Wenn Eure Siedlung zu nahe an ein arabisches Wohngebiet reicht, gibt es ein Problem. Macht Euch keine Sorgen! Die Armee wird alle benachbarten Häuser in die Luft sprengen und das Gebiet "säubern". Das erlaubt der Siedlung, sich auszudehnen – dann wiederholt sich das Spiel. Die Hauptsache ist Eure Sicherheit -- und das Geld, das Ihr macht.

Und das ist nur der Anfang. Sollte wirklich entschieden werden, die Siedlungen im Gazastreifen zu evakuieren, und sollte die Entscheidung wirklich erfüllt werden (Du weißt ja, dass Entscheidung und Erfüllung zwei sehr unterschiedliche Dinge sind – also nicht unbedingt mit einander verknüpft sind), dann wird Geld rollen. Der Staat wird Euch eine Menge zahlen, wenn Ihr ruhig weggeht. So war es, als Menahem Begin die Siedlungen im Sinai auflöste. Die Siedler erhielten ein Vermögen. Diejenigen, die sich weigerten und erklärten, dass sie niemals ihre Häuser aufgeben würden, erhielten das Doppelte und mehr. Am Ende weigerte sich kein Siedler, das Geld anzunehmen.

Viele der vom Sinai Evakuierten nahmen das Geld und siedelten in Amerika oder Australien. Die Klugen gingen in den benachbarten Gazastreifen und werden ein zweites Mal eine Kompensation erhalten. Aber vorläufig bevölkern die Siedler die Fernsehstudios, rollen ihre Augen himmelwärts und behaupten, dass sie Ashkalon, Ashdod und sogar Tel Aviv verteidigen und dass deshalb der bankrotte Staat mehr Milliarden in die Siedlungen investieren müsste.
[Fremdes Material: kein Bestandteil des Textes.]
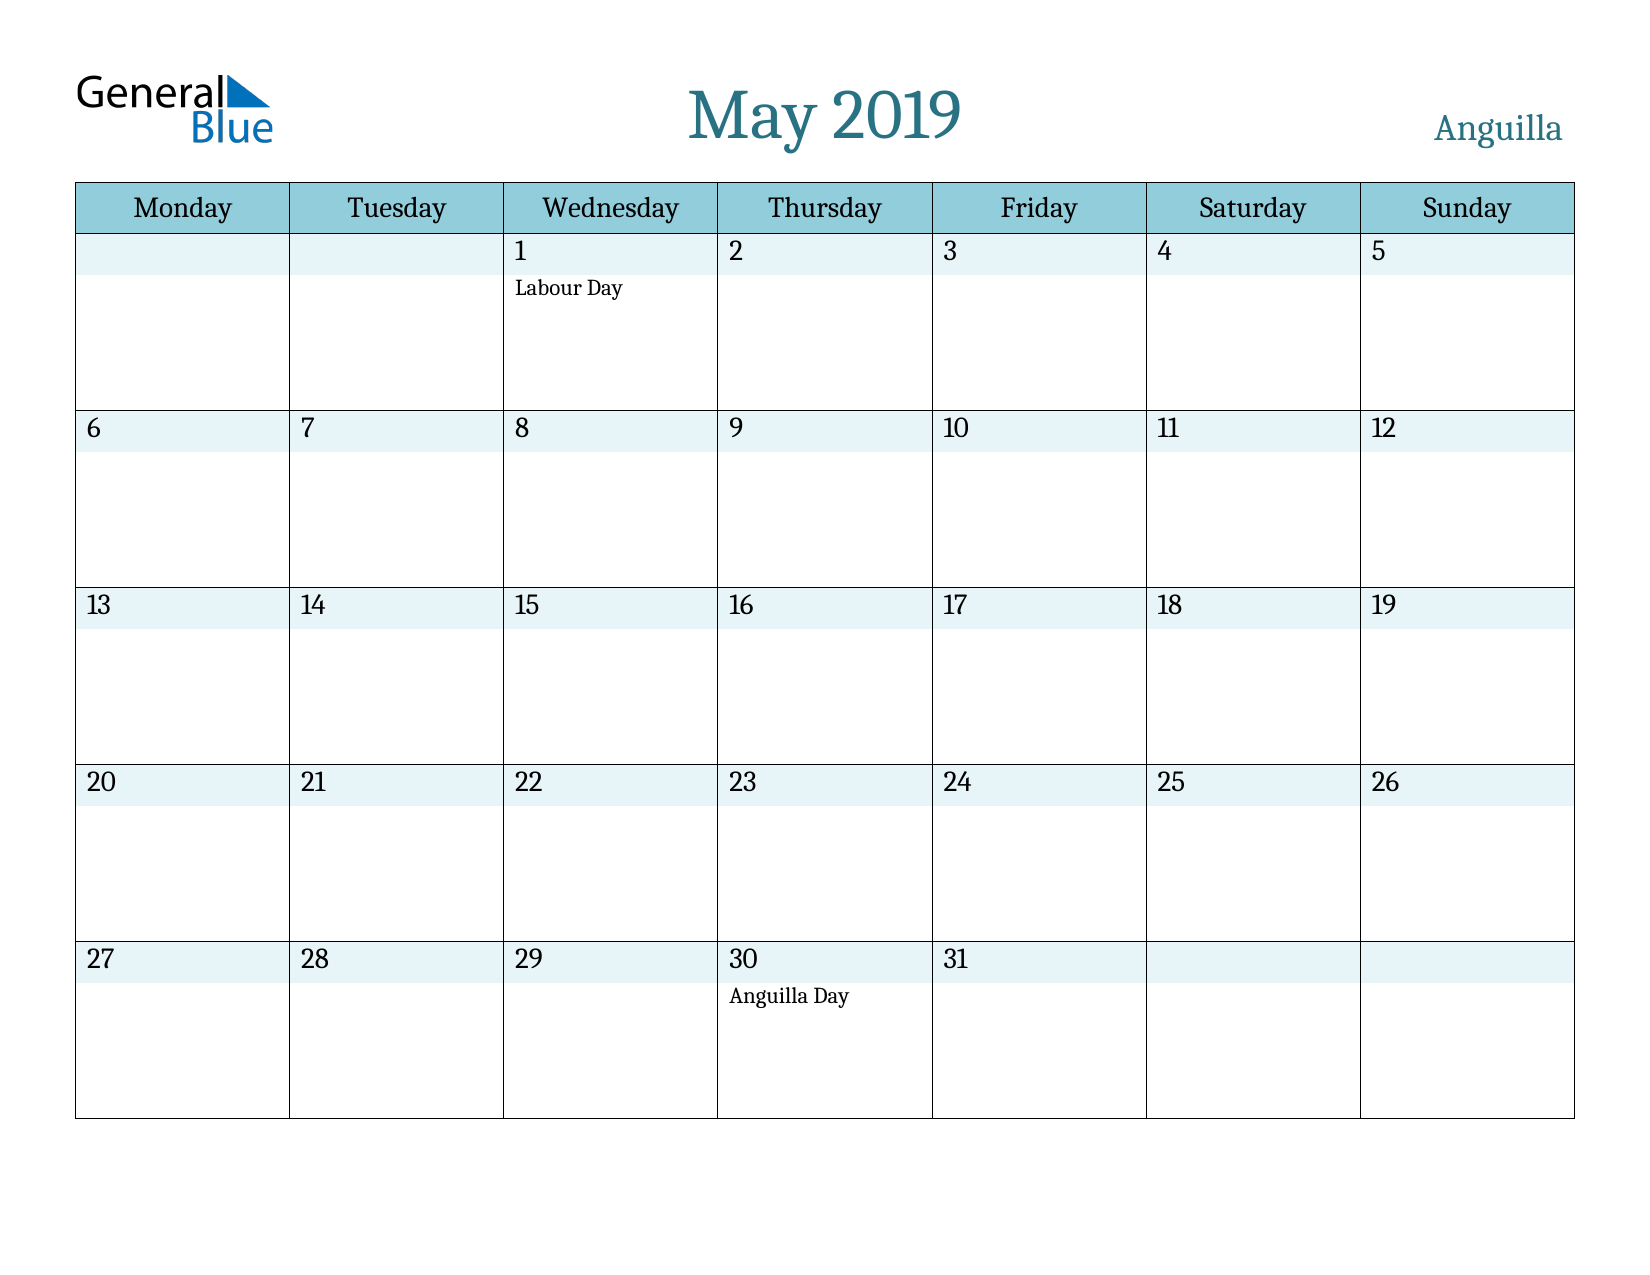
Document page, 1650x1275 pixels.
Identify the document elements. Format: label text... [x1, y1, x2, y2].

Denn sie seien ja die "wirklichen Zionisten".

Teure Siedler. Teurer Zionismus.

Aber meint es Ariel Sharon wirklich ernst, wenn er über seine Entscheidung redet, fast alle Siedlungen im Gazastreifen zu evakuieren?

"Fast alle" - weil er drei Siedlungen, die ganz nah an der "Grünen Linie" also der Vor-1967-Grenze liegen, aufrecht erhalten will. Dies ist eine typisch israelische Methode: wenn wir nach viel Aufregung Gebiete aufgeben, behalten wir immer ein kleines Stück, damit der Konflikt weitergeht. Schließlich geben wir es ganz auf. Als wir das große Gebiet des Sinai evakuierten, einschließlich der Ölquellen, die Stadt Yamit und die Siedlungen, weigerten wir uns, das winzige, aber schöne Taba aufzugeben. Der Streit darum ging noch lange weiter, bis wir es endlich doch verließen. Als wir den Libanon verließen, hielten wir noch eine Sicherheitszone fest. Als wir - nach weiteren Hunderten von Toten - diese verließen, behielten wir noch die Shawa-Farm, wo unsere Soldaten weiter getötet werden. Wenn Sharon jetzt verspricht, die Siedlungen im Gazastreifen zu evakuieren, will er drei Siedlungen als Souvenir behalten.

Und deshalb fragt jeder zum wer-weiß-wievielten-Male: Was beabsichtigt er? Meint er es diesmal ernst? Verdient er all die verbalen Umarmungen und Küsse von Shimon Peres? Hat er sich zu guter Letzt doch noch in einen israelischen De Gaulle verwandelt?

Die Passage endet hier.